Il punto che sembra sfuggire alle istituzioni della città fiamminga, come all'intera classe politica belga, è proprio quello dell'articolazione di un tessuto sociale basato sulla convivenza, ora il Belgio istituzionale reagisce al morto con la negazione del problema, una tesi articolata con la logica stringente del capro espiatorio: la Lea ed il fondamentalismo islamico che cresce in casa. Eppure non bisogna dimenticare che ad Anversa un cittadino su tre sceglie il Vlaams Block, il partito di estrema destra xenofobo divenuto in appena 15 anni di storia il più votato della città. «Jahjah non è la causa del problema - sottolinea Jos Vander Velpen, avvocato di Anversa ed esperto dell'estrema destra locale - le cause sono conosciute da tempo. Il razzismo, la discriminazione ed il Vlaams Block esistono da anni ma sono problemi mai affrontati. Non mi piace Abou Jahjah perché non mi piace il pensiero etnico e non possiamo dimenticare che il Vlaams Block è diventato il primo partito esattamente perché è il campione del pensiero etnico. Jahjah si profila come l'avversario del Block ma poi attua nello stesso modo». «Però interdire le ronde della Lea - accusa Jos Vander Velpen - vuol dire attuare solamente con il metodo repressivo e schivare i problemi reali: la segregazione dei giovani stranieri nelle scuole e nell'accesso al lavoro».

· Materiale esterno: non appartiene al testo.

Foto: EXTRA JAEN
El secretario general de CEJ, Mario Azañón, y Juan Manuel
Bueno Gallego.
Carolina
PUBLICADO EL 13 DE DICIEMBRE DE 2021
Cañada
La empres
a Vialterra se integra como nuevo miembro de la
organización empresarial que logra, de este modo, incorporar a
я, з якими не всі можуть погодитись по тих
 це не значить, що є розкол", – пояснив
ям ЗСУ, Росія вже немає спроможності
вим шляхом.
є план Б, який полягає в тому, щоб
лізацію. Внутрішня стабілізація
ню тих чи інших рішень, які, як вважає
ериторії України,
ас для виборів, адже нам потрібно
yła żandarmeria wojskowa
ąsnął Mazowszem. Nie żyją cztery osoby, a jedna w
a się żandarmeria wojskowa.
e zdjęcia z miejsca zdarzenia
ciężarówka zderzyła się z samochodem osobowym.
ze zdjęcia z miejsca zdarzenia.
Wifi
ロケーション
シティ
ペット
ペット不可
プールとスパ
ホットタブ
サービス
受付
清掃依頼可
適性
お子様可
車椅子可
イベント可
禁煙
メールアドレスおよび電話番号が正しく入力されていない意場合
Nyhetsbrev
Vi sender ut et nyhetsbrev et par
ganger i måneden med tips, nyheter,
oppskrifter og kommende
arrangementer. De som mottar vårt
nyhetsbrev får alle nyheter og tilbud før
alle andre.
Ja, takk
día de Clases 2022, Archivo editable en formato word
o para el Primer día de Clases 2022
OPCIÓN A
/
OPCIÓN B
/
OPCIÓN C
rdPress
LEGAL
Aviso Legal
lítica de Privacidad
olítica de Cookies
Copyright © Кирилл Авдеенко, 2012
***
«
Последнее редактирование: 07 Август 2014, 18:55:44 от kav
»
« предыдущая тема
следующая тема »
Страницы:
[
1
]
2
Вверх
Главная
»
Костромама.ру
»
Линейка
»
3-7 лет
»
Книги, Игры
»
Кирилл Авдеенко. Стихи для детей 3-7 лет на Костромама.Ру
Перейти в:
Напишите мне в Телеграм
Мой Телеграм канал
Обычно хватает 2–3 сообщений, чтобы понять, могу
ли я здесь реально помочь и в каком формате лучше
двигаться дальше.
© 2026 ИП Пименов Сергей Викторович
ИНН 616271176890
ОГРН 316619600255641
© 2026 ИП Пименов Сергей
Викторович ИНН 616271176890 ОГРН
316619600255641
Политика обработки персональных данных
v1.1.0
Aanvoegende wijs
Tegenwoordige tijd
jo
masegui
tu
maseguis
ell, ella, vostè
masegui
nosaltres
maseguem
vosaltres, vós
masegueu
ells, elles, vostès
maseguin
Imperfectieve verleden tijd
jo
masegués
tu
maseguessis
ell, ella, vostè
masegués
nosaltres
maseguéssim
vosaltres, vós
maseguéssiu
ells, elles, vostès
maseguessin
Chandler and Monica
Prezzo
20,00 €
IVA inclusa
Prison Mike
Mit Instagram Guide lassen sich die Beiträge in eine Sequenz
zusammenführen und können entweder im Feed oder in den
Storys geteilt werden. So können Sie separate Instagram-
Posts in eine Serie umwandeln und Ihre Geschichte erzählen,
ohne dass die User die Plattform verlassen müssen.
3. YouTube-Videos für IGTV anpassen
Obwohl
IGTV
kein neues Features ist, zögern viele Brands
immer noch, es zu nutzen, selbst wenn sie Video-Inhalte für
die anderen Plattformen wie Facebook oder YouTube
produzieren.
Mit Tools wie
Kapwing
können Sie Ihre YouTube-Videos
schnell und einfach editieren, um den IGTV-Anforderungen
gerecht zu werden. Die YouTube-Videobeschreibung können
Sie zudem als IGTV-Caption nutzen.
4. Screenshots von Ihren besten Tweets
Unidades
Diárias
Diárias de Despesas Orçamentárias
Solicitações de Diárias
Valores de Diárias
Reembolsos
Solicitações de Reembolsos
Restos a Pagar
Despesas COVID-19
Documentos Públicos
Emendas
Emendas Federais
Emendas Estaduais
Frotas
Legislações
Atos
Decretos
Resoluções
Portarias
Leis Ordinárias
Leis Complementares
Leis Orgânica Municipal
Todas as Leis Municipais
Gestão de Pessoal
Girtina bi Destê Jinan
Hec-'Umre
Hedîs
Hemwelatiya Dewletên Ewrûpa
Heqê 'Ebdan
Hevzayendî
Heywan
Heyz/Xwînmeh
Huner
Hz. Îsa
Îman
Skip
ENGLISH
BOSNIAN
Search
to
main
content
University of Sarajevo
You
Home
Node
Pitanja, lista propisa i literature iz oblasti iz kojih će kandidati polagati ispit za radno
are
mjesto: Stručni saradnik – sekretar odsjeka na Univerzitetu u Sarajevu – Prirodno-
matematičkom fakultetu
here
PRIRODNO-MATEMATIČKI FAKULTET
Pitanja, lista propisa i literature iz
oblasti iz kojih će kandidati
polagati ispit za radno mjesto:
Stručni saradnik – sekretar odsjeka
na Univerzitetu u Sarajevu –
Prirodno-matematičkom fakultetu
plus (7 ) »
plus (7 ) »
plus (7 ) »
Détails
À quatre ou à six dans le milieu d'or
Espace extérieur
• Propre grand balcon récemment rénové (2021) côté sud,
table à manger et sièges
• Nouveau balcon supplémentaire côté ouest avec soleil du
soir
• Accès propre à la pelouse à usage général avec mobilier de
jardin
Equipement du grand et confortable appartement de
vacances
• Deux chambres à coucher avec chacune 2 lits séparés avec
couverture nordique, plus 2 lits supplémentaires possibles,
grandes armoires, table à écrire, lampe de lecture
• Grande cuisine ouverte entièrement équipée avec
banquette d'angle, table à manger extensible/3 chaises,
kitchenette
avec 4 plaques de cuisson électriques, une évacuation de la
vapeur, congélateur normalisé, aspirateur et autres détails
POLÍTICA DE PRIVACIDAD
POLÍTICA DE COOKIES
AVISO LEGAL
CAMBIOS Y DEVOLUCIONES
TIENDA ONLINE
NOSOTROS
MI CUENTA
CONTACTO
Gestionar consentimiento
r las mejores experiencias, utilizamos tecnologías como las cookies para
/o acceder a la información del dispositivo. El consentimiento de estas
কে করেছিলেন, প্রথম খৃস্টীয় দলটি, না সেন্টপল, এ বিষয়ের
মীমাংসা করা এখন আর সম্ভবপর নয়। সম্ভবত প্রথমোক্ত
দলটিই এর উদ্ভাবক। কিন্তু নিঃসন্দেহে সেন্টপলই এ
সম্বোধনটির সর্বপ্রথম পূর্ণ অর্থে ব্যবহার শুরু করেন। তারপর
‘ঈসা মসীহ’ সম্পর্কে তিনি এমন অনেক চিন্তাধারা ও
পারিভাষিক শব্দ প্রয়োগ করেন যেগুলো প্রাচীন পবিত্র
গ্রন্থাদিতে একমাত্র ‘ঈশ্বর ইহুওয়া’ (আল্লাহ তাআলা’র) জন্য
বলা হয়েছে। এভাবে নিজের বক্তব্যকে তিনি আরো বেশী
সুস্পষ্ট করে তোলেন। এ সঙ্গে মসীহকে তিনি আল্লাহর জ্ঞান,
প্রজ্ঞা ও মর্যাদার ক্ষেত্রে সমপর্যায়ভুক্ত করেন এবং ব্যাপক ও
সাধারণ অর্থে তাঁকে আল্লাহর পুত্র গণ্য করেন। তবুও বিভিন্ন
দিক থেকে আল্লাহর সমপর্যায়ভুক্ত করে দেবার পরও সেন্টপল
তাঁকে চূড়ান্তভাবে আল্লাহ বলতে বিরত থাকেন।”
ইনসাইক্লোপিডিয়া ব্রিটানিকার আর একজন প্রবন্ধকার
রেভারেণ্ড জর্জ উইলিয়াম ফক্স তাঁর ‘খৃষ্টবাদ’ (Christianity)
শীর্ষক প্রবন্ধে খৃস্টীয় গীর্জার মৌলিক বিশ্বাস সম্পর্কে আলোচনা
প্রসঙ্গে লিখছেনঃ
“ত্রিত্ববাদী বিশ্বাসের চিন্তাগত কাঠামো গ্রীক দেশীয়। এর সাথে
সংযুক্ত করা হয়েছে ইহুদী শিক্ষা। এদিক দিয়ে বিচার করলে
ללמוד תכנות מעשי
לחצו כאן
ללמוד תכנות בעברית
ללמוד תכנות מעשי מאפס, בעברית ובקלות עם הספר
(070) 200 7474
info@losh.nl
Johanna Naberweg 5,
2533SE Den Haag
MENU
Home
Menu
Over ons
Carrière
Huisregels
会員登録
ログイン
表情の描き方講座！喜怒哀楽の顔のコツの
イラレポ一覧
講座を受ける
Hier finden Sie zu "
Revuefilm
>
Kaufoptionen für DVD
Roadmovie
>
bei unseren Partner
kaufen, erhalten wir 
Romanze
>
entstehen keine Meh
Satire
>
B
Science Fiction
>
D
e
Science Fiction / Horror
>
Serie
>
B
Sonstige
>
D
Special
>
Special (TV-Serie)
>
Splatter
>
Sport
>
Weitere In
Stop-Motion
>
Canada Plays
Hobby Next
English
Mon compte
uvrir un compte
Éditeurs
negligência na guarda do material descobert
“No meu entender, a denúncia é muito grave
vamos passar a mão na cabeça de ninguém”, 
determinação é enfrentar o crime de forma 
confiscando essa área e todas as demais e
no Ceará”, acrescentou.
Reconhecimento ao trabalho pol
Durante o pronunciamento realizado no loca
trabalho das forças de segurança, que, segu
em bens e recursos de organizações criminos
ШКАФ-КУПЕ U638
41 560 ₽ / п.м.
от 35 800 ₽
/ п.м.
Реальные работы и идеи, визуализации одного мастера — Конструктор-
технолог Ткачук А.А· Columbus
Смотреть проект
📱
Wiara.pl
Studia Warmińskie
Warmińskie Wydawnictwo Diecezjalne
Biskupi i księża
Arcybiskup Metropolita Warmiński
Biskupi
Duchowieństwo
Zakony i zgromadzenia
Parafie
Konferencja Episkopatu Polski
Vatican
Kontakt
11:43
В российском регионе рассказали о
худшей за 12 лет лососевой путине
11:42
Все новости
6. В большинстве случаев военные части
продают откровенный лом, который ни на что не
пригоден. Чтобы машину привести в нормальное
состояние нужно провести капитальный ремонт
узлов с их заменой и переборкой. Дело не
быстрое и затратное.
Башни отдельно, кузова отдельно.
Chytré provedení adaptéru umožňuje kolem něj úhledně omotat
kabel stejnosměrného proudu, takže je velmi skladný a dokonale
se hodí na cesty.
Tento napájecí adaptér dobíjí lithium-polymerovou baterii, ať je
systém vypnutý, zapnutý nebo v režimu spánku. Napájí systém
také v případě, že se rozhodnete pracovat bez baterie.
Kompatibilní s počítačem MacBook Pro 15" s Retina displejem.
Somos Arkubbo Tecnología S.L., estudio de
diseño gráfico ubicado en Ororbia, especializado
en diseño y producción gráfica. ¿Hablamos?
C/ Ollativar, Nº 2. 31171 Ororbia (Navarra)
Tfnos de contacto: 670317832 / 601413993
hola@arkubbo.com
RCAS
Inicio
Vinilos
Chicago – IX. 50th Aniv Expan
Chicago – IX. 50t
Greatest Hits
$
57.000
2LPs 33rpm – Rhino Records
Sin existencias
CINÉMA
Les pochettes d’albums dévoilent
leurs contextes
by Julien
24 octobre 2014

In questo spettacolo desolante brillano le parole pronunciate dal fratello minore di Mohamed, Satif, durante la cerimonia funebre di ieri, celebrata in un centro sportivo per poter accogliere oltre 3.000 persone. Parole per il sindaco ed il prefetto, presenti al funerale, a cui Satif chiedeva «di perdonare i giovani marocchini vittime dei loro stessi atti». Parole per condividere con gli amici la tristezza e le rabbia, ricordando però loro che «mio fratello non avrebbe mai voluto che altra violenza si sommasse a quella già versata». E parole un po' per tutti, per «imparare a vivere assieme, per imparare a conoscerci». Infine l'imam lanciava due appelli, uno alla calma, ricordando ai giovani «che l'islam è una religione opposta all'odio», ed uno diretto alle forze politiche belghe «applicate con rigore le leggi contro il razzismo e la xenofobia». Anche in questo caso sarebbe la normalità a fare notizia.